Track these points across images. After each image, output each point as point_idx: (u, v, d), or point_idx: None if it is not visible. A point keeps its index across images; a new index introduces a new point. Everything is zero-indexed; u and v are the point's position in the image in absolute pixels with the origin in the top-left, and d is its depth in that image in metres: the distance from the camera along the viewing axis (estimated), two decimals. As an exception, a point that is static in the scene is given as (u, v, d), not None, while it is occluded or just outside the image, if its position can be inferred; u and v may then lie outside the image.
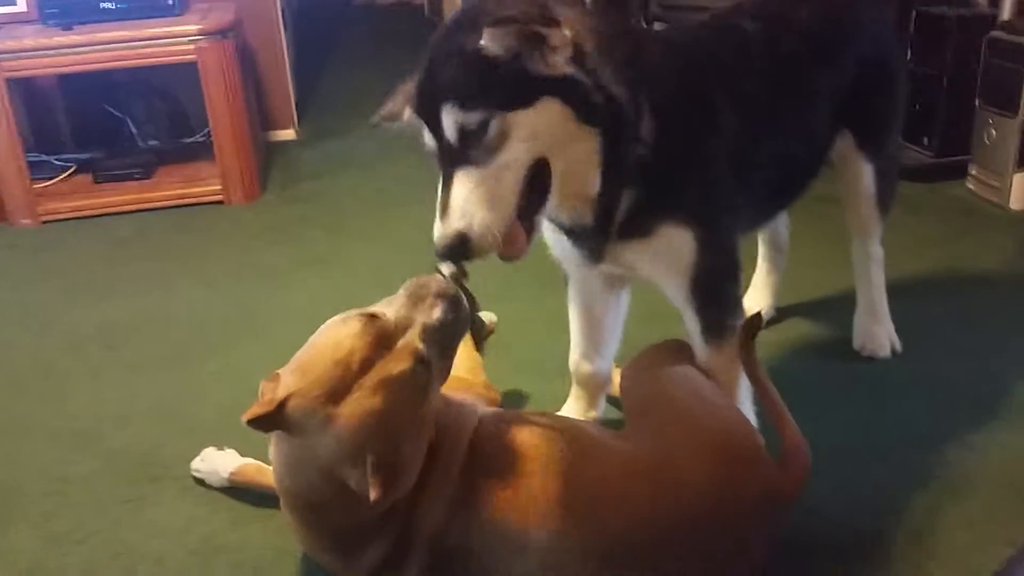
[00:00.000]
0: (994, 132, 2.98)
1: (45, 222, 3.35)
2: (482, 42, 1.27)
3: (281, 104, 4.22)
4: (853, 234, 2.12)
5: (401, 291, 1.42)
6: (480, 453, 1.43)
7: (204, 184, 3.45)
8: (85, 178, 3.57)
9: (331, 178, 3.68)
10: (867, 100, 1.90)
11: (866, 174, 1.98)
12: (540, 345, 2.24)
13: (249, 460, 1.80)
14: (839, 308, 2.30)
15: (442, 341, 1.38)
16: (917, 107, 3.22)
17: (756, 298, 2.32)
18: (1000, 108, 2.95)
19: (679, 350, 1.64)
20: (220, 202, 3.43)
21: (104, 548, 1.68)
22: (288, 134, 4.25)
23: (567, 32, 1.30)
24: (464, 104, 1.29)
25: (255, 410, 1.31)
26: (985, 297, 2.43)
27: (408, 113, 1.45)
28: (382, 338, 1.33)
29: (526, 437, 1.44)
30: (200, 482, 1.83)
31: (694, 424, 1.44)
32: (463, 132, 1.30)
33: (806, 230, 2.52)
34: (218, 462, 1.81)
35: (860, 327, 2.19)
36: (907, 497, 1.68)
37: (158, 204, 3.42)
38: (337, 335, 1.33)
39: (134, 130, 3.93)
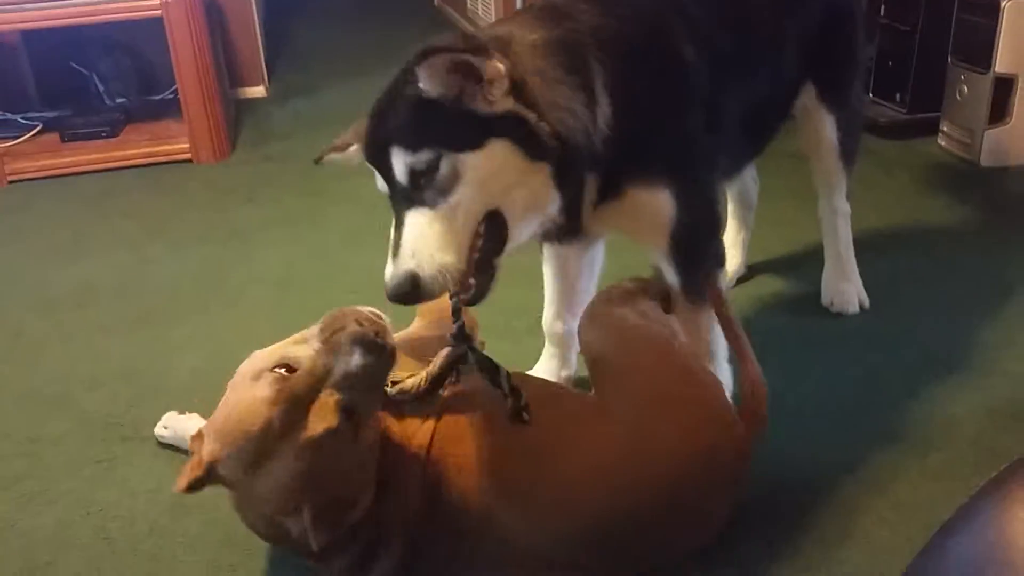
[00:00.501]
0: (966, 88, 2.99)
1: (12, 182, 3.31)
2: (420, 84, 1.26)
3: (251, 60, 4.17)
4: (819, 189, 2.13)
5: (316, 330, 1.32)
6: (445, 437, 1.41)
7: (172, 142, 3.42)
8: (52, 137, 3.53)
9: (302, 137, 3.64)
10: (829, 49, 1.90)
11: (828, 125, 1.99)
12: (510, 303, 2.24)
13: None
14: (808, 265, 2.32)
15: (367, 381, 1.30)
16: (890, 63, 3.22)
17: (726, 256, 2.32)
18: (972, 64, 2.95)
19: (636, 291, 1.58)
20: (189, 160, 3.39)
21: (75, 507, 1.68)
22: (258, 91, 4.20)
23: (499, 65, 1.27)
24: (411, 145, 1.27)
25: (186, 475, 1.28)
26: (954, 253, 2.45)
27: (353, 148, 1.45)
28: (298, 399, 1.25)
29: (492, 414, 1.42)
30: (169, 446, 1.83)
31: (668, 396, 1.42)
32: (413, 173, 1.28)
33: (775, 186, 2.53)
34: (181, 426, 1.81)
35: (828, 283, 2.21)
36: (871, 451, 1.70)
37: (126, 163, 3.38)
38: (251, 402, 1.26)
39: (101, 87, 3.87)
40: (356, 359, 1.27)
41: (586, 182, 1.44)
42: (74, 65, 3.84)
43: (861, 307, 2.18)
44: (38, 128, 3.59)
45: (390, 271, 1.28)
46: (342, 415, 1.25)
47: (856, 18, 1.98)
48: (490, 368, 1.41)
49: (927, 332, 2.08)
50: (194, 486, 1.29)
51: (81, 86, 3.86)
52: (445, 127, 1.27)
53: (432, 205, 1.28)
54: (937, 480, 1.63)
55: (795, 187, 2.62)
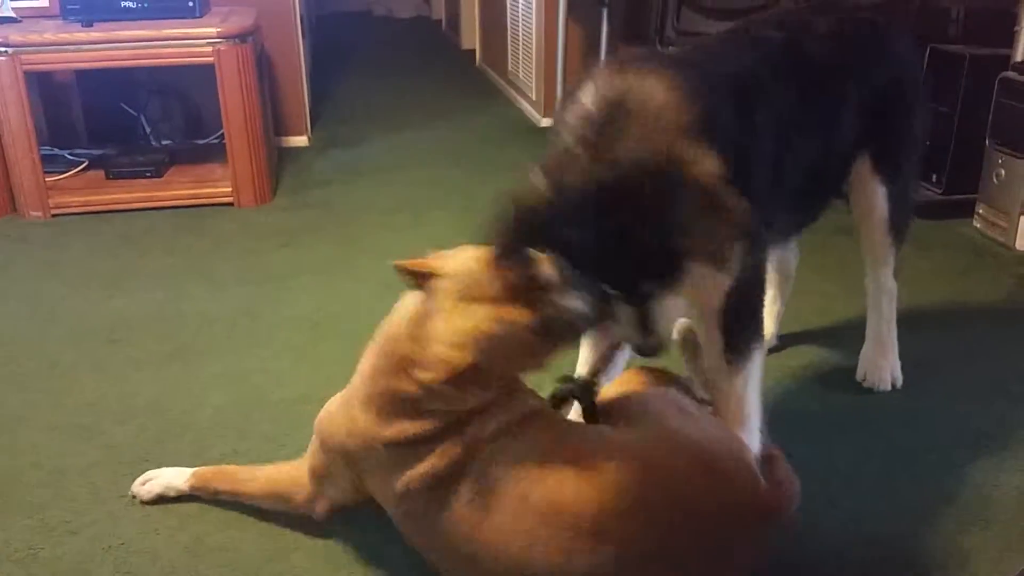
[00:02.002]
0: (1003, 172, 2.99)
1: (55, 215, 3.37)
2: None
3: (295, 110, 4.25)
4: (867, 264, 2.12)
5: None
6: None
7: (215, 185, 3.48)
8: (97, 174, 3.60)
9: (342, 186, 3.70)
10: (887, 123, 1.90)
11: (880, 197, 1.98)
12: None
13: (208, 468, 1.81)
14: (841, 338, 2.31)
15: (558, 330, 1.42)
16: (927, 143, 3.22)
17: (759, 326, 2.32)
18: (1010, 148, 2.96)
19: (665, 376, 1.65)
20: (230, 204, 3.45)
21: (98, 540, 1.68)
22: (301, 140, 4.28)
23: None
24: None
25: (412, 264, 1.45)
26: (988, 336, 2.43)
27: None
28: (527, 286, 1.40)
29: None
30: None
31: (678, 434, 1.46)
32: None
33: (813, 260, 2.53)
34: (168, 475, 1.80)
35: (866, 358, 2.19)
36: (901, 531, 1.68)
37: (168, 203, 3.44)
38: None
39: (148, 129, 3.96)
40: (576, 303, 1.39)
41: None
42: (124, 106, 3.95)
43: (894, 385, 2.16)
44: (84, 164, 3.68)
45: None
46: (537, 323, 1.39)
47: (918, 90, 1.98)
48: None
49: (961, 413, 2.05)
50: (407, 273, 1.45)
51: (129, 126, 3.96)
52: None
53: None
54: (966, 566, 1.60)
55: (834, 260, 2.63)
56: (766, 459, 1.60)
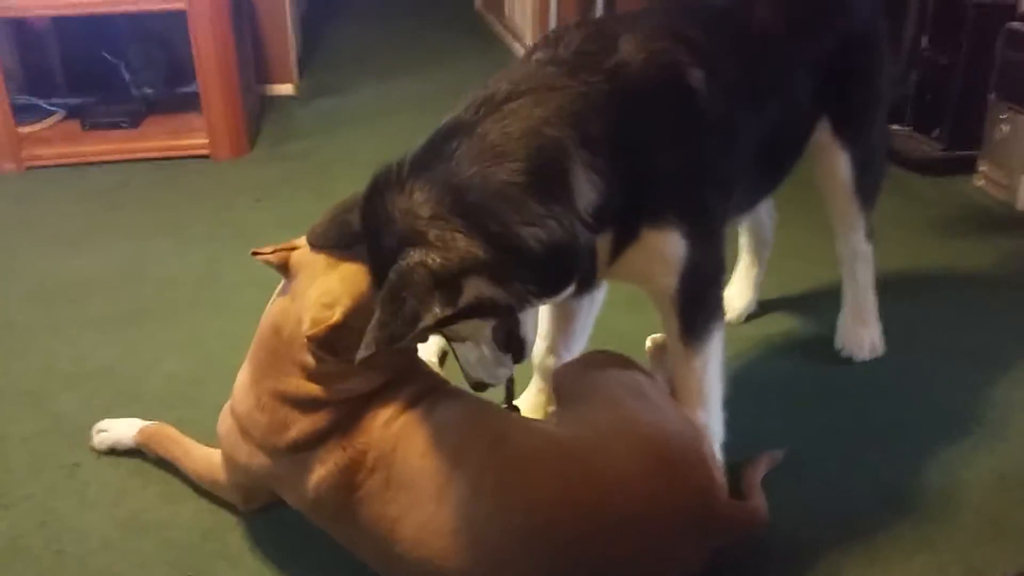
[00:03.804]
0: (1006, 128, 2.86)
1: (29, 168, 3.29)
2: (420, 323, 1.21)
3: (281, 58, 4.12)
4: (835, 229, 2.02)
5: None
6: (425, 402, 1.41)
7: (191, 137, 3.38)
8: (73, 124, 3.51)
9: (324, 136, 3.59)
10: (845, 81, 1.78)
11: (843, 162, 1.87)
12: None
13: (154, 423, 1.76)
14: (825, 304, 2.20)
15: None
16: (928, 96, 3.10)
17: (737, 292, 2.23)
18: (1014, 102, 2.82)
19: (624, 360, 1.57)
20: (207, 156, 3.35)
21: (31, 515, 1.63)
22: (287, 88, 4.16)
23: (464, 293, 1.23)
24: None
25: (270, 250, 1.44)
26: (980, 302, 2.33)
27: None
28: None
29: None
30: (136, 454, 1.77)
31: (632, 420, 1.38)
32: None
33: (794, 218, 2.42)
34: (118, 428, 1.77)
35: (844, 326, 2.10)
36: (867, 513, 1.60)
37: (143, 155, 3.35)
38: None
39: (128, 77, 3.85)
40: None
41: (595, 250, 1.38)
42: (104, 54, 3.83)
43: (874, 354, 2.06)
44: (62, 115, 3.57)
45: None
46: None
47: (876, 47, 1.85)
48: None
49: (942, 386, 1.96)
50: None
51: (109, 74, 3.84)
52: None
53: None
54: (934, 553, 1.52)
55: (815, 219, 2.50)
56: (747, 466, 1.57)
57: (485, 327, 1.33)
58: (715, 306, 1.57)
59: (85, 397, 1.96)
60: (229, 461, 1.52)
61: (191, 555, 1.53)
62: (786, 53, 1.65)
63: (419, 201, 1.23)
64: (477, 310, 1.26)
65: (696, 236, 1.45)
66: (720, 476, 1.39)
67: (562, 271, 1.32)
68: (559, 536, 1.27)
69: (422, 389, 1.41)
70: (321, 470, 1.36)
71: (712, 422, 1.59)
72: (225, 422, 1.52)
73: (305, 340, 1.34)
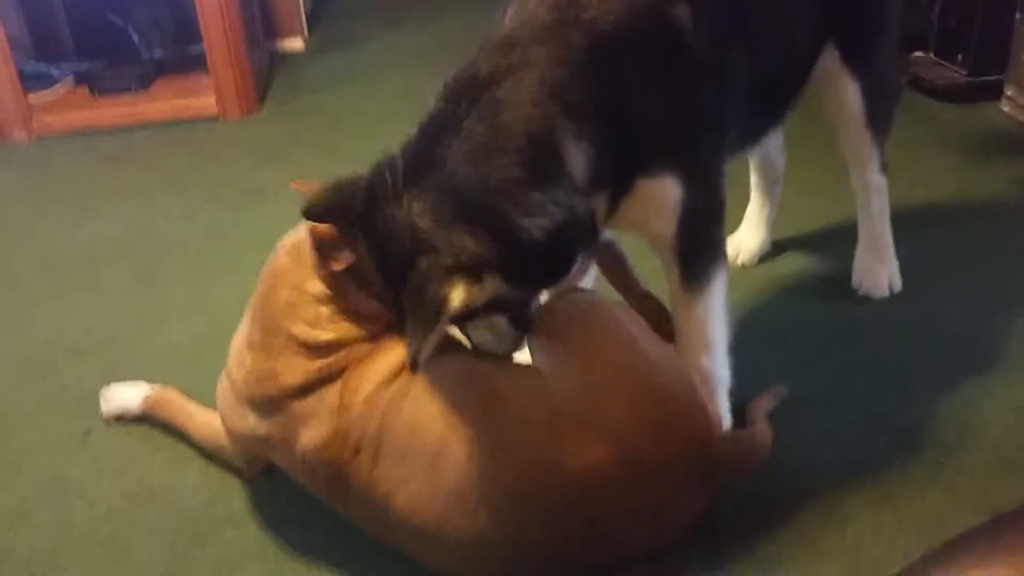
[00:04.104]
0: (1034, 50, 2.74)
1: (40, 138, 3.28)
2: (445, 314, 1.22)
3: (289, 11, 4.05)
4: (848, 162, 1.95)
5: None
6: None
7: (200, 97, 3.34)
8: (82, 90, 3.48)
9: (332, 91, 3.54)
10: (854, 5, 1.70)
11: (852, 92, 1.79)
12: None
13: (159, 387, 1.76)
14: (840, 241, 2.13)
15: None
16: (951, 21, 2.97)
17: (749, 233, 2.17)
18: (1042, 23, 2.70)
19: (608, 304, 1.50)
20: (216, 117, 3.32)
21: (40, 485, 1.64)
22: (296, 43, 4.10)
23: (483, 286, 1.24)
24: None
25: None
26: (1001, 233, 2.24)
27: None
28: None
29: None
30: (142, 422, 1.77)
31: (623, 372, 1.33)
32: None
33: (809, 152, 2.34)
34: (122, 394, 1.77)
35: (860, 264, 2.03)
36: (881, 452, 1.56)
37: (152, 118, 3.32)
38: None
39: (136, 39, 3.81)
40: None
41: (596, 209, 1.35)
42: (110, 16, 3.79)
43: (892, 291, 2.00)
44: (70, 80, 3.55)
45: None
46: None
47: None
48: None
49: (960, 322, 1.89)
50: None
51: (117, 37, 3.81)
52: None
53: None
54: (949, 491, 1.48)
55: (830, 154, 2.42)
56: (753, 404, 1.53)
57: (501, 320, 1.34)
58: (716, 249, 1.51)
59: (91, 366, 1.96)
60: (225, 424, 1.51)
61: (197, 521, 1.53)
62: None
63: (418, 213, 1.23)
64: (493, 306, 1.27)
65: (691, 179, 1.40)
66: (716, 419, 1.37)
67: (568, 250, 1.32)
68: (553, 497, 1.25)
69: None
70: (309, 431, 1.34)
71: (717, 368, 1.54)
72: (221, 384, 1.51)
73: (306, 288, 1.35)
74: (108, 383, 1.85)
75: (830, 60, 1.75)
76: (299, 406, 1.35)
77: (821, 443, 1.59)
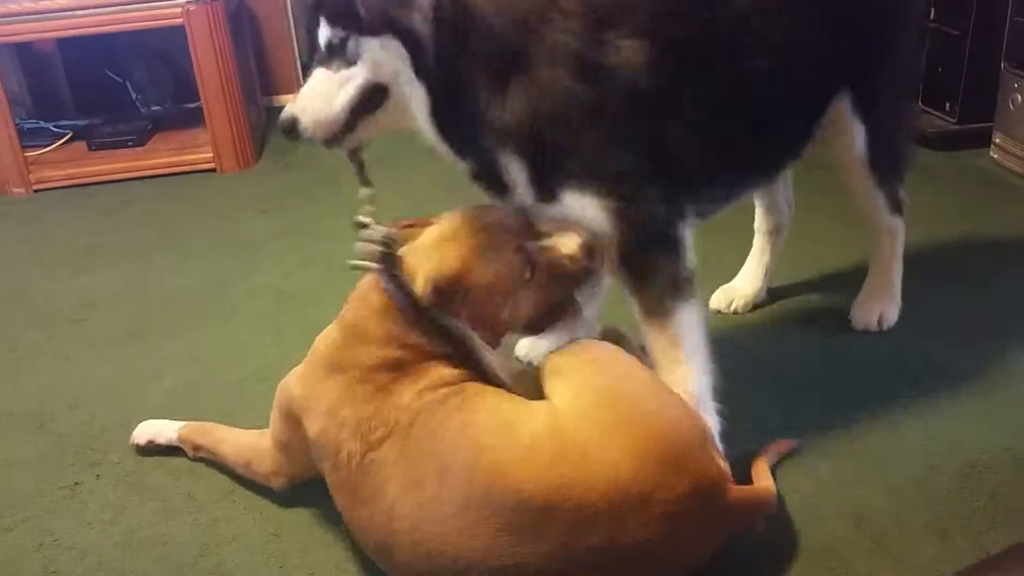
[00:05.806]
0: (1020, 97, 2.78)
1: (37, 191, 3.30)
2: None
3: (285, 69, 4.12)
4: (857, 205, 1.96)
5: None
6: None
7: (197, 152, 3.38)
8: (80, 145, 3.52)
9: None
10: (872, 51, 1.71)
11: (859, 137, 1.79)
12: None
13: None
14: (838, 290, 2.15)
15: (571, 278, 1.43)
16: (939, 69, 3.02)
17: (745, 279, 2.17)
18: (1027, 71, 2.74)
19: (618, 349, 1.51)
20: (213, 170, 3.35)
21: (30, 537, 1.62)
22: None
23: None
24: (331, 22, 1.45)
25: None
26: (998, 279, 2.25)
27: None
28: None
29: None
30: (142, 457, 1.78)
31: (634, 410, 1.33)
32: (329, 44, 1.46)
33: (815, 200, 2.35)
34: (157, 426, 1.81)
35: (860, 298, 2.05)
36: (879, 502, 1.55)
37: (150, 172, 3.35)
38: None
39: (135, 95, 3.86)
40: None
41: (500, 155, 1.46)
42: (108, 73, 3.85)
43: (882, 327, 2.01)
44: (68, 136, 3.59)
45: (287, 109, 1.53)
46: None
47: (913, 12, 1.80)
48: None
49: (956, 364, 1.90)
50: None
51: (116, 93, 3.86)
52: (360, 14, 1.43)
53: (333, 70, 1.47)
54: (944, 537, 1.46)
55: (832, 199, 2.43)
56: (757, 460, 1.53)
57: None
58: (669, 282, 1.53)
59: (86, 418, 1.95)
60: (280, 408, 1.52)
61: (186, 572, 1.51)
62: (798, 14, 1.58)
63: None
64: None
65: (621, 207, 1.45)
66: (724, 464, 1.36)
67: None
68: (555, 527, 1.24)
69: (462, 376, 1.40)
70: (360, 403, 1.37)
71: (704, 400, 1.56)
72: (284, 384, 1.53)
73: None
74: (102, 434, 1.87)
75: (839, 106, 1.75)
76: (371, 376, 1.38)
77: (817, 491, 1.58)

- Problem: Reproducing the whole listing above is not the task. Copy exactly only the lines from the one with "10: (867, 100, 1.90)" to the one with "39: (134, 130, 3.93)", both kept.

- Answer box:
10: (867, 100, 1.90)
11: (866, 174, 1.98)
12: (540, 345, 2.24)
13: (249, 460, 1.80)
14: (839, 308, 2.30)
15: (442, 341, 1.38)
16: (917, 107, 3.22)
17: (756, 298, 2.32)
18: (1000, 108, 2.95)
19: (679, 350, 1.64)
20: (220, 202, 3.43)
21: (104, 548, 1.68)
22: (288, 134, 4.25)
23: (567, 32, 1.30)
24: (464, 104, 1.29)
25: (255, 410, 1.31)
26: (985, 297, 2.43)
27: (408, 113, 1.45)
28: (382, 338, 1.33)
29: (526, 437, 1.44)
30: (200, 482, 1.83)
31: (694, 424, 1.44)
32: (463, 132, 1.30)
33: (806, 230, 2.52)
34: (218, 462, 1.81)
35: (860, 327, 2.19)
36: (907, 497, 1.68)
37: (158, 204, 3.42)
38: (337, 335, 1.33)
39: (134, 130, 3.93)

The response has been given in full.